- Exercise directions -
Of the entries below, return only those lines from the line with "index tip: (839, 880)" to the line with "pinky tip: (1192, 1044)", exactly, both included.

Human keypoint data
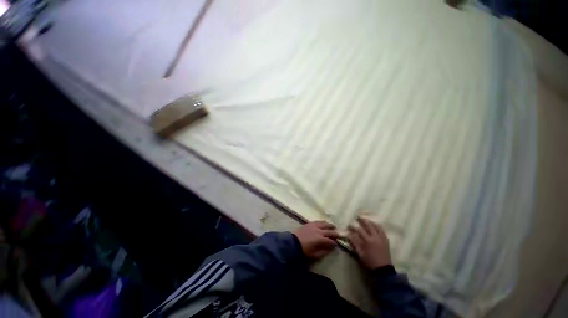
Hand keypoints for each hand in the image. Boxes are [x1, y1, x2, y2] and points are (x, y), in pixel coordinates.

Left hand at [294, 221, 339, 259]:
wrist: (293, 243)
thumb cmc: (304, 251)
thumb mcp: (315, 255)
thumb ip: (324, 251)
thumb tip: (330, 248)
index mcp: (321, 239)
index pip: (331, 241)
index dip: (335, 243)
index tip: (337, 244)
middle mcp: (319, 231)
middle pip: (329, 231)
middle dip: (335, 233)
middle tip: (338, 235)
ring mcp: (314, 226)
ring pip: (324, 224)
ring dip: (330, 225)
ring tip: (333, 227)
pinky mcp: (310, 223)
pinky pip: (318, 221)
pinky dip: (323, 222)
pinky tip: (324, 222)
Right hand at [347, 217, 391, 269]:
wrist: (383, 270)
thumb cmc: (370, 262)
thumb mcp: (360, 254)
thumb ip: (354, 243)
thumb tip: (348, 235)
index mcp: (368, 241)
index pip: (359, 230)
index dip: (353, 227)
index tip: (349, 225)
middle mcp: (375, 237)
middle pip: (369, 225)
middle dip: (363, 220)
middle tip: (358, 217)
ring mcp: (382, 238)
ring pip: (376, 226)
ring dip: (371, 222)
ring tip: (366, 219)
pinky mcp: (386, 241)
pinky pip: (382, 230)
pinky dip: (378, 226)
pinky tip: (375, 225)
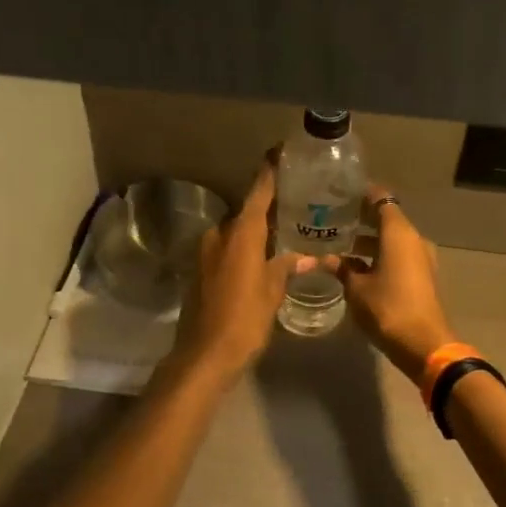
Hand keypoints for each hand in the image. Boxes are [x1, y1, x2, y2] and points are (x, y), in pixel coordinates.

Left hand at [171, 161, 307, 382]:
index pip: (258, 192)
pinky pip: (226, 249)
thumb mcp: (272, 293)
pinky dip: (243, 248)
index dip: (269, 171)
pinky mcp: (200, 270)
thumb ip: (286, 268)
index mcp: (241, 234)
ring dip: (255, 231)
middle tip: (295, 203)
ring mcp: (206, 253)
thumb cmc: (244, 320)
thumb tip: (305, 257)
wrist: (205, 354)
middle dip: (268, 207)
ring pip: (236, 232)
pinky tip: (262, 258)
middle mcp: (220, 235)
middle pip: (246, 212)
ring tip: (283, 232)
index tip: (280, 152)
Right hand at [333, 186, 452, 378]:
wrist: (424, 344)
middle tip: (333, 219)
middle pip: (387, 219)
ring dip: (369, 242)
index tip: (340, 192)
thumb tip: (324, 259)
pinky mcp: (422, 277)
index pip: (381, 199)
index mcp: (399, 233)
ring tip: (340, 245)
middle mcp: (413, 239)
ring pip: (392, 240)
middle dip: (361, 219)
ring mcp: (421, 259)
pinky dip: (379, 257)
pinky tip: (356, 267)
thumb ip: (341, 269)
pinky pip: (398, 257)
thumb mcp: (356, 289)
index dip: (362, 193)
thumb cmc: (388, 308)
...
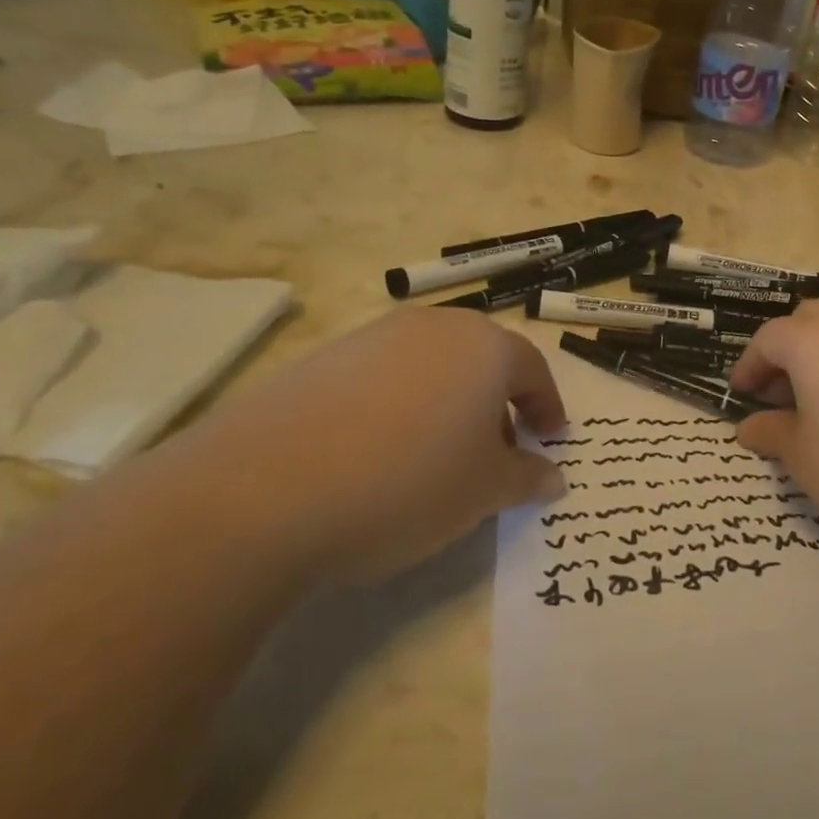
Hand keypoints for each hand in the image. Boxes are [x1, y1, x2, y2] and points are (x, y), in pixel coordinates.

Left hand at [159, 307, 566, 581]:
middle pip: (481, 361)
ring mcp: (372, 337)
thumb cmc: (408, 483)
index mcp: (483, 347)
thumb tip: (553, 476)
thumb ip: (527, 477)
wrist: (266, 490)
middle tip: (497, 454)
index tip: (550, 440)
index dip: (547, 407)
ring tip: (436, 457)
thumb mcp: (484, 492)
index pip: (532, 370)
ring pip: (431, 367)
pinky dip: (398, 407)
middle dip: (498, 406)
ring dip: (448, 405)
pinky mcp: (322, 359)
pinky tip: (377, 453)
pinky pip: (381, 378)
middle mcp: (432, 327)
==
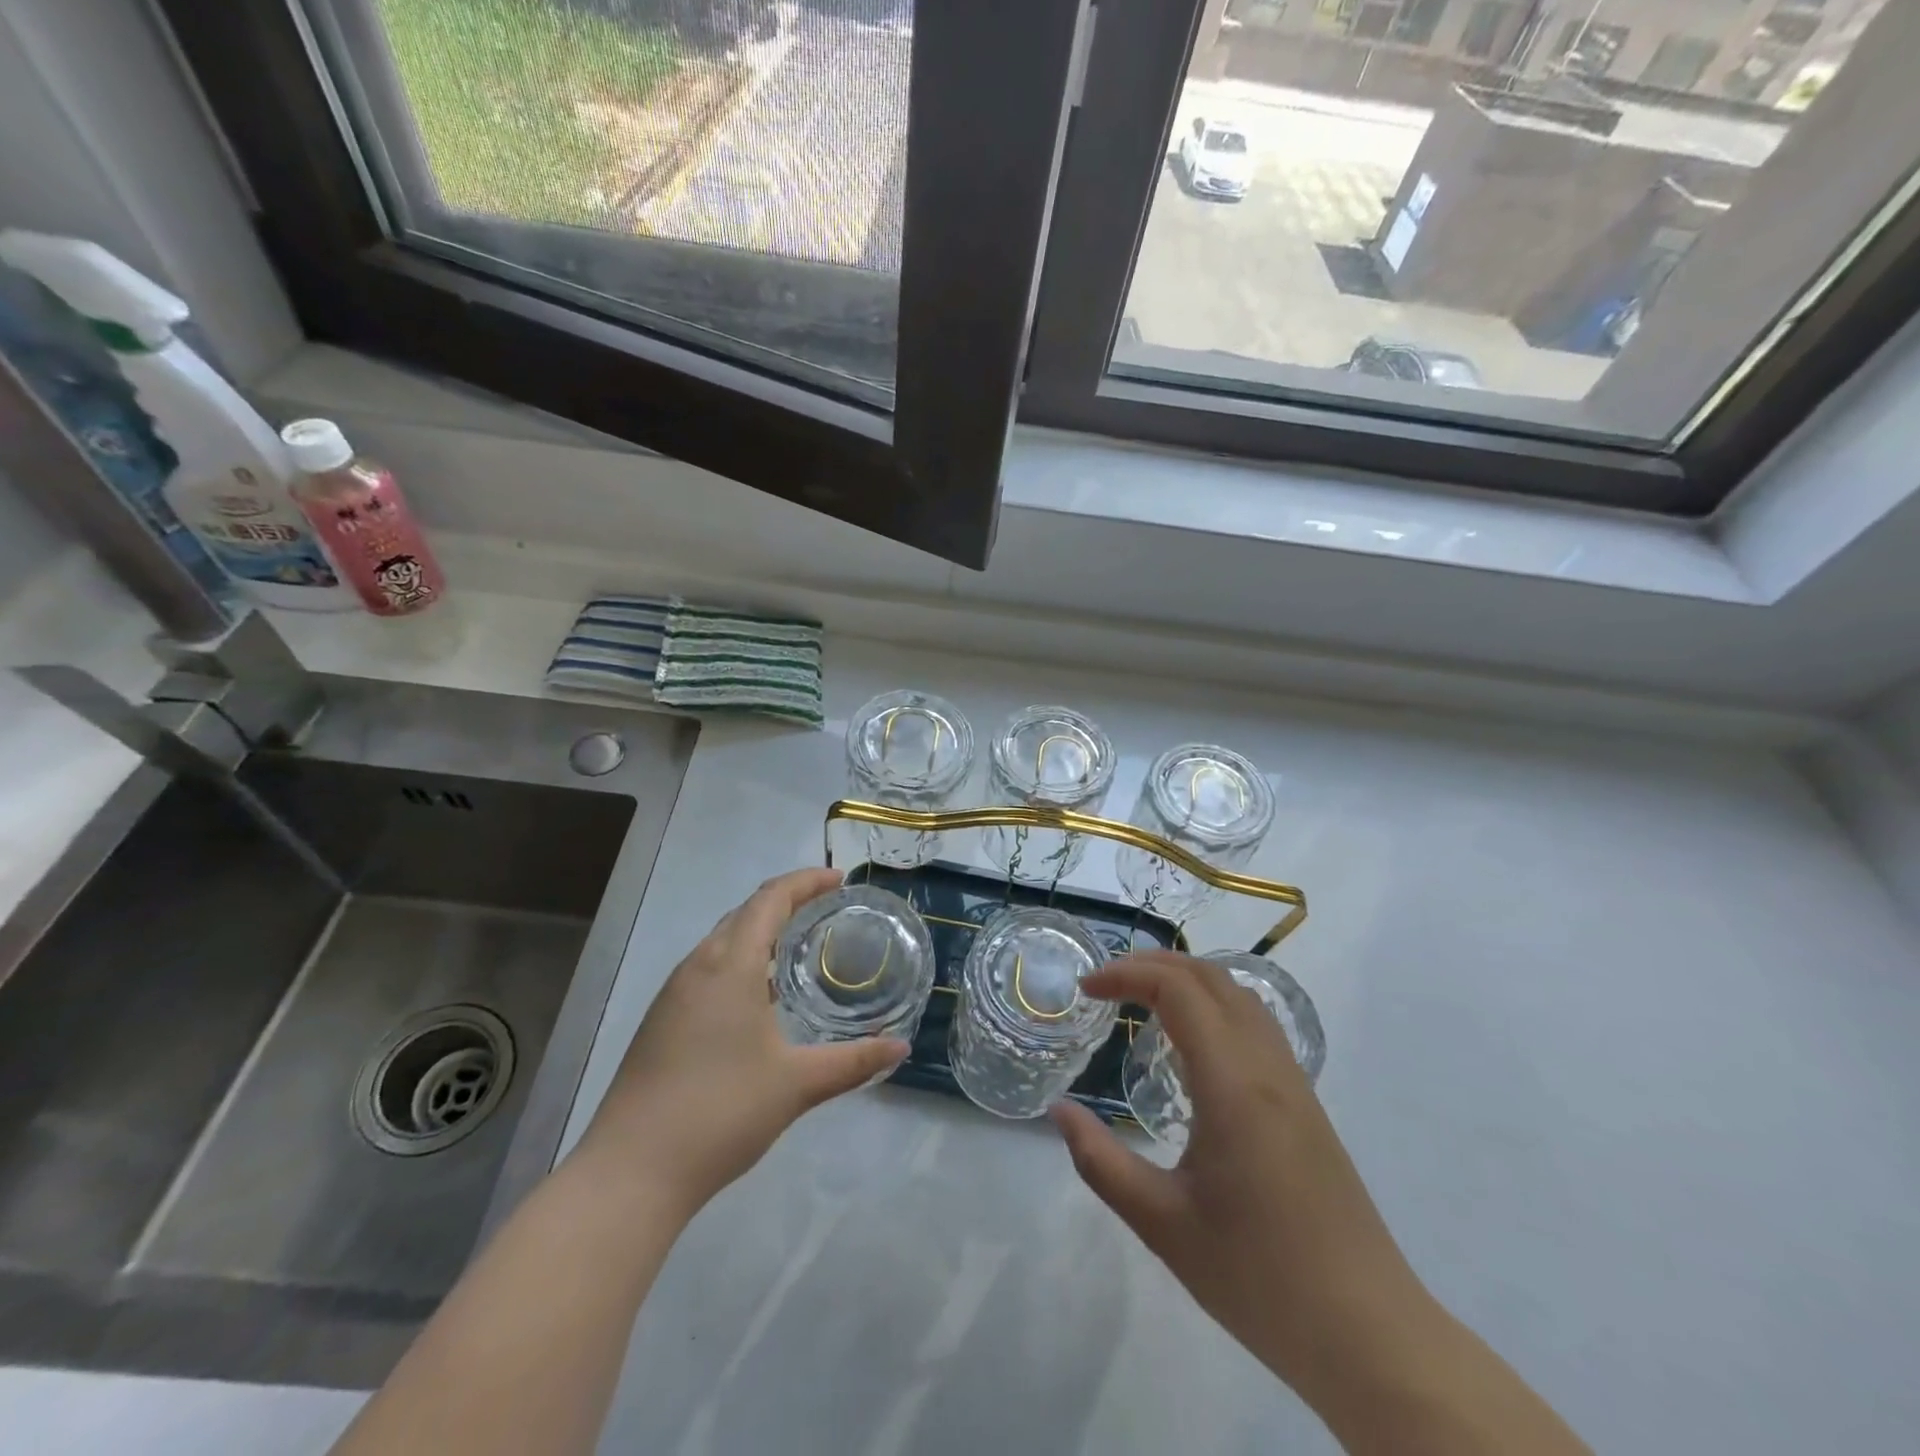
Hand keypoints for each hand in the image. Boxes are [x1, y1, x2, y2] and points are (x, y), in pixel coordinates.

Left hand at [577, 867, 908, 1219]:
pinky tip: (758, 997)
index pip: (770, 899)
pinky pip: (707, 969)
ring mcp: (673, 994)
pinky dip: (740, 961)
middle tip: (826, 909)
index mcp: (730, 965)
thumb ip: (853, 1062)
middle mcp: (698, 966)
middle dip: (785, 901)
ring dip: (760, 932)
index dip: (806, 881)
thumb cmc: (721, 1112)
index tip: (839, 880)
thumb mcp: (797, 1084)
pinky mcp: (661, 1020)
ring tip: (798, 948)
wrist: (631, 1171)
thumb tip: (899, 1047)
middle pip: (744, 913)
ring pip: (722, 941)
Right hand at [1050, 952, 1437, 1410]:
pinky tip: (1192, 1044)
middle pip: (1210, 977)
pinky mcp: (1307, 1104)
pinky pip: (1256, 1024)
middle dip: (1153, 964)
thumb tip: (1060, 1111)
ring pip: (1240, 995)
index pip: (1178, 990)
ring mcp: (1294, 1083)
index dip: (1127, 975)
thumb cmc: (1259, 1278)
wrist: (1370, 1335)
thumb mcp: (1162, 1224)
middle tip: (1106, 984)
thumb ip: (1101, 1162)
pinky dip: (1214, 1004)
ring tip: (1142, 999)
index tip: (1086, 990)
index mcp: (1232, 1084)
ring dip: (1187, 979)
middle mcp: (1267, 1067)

- Result for this exercise -
index tip: (839, 880)
thumb mcp: (797, 1084)
pinky mcp: (661, 1020)
ring tip: (798, 948)
wrist: (631, 1171)
thumb tip: (899, 1047)
middle pip: (744, 913)
ring pip: (722, 941)
Right hand at [1050, 952, 1437, 1410]:
pinky tip: (1192, 1044)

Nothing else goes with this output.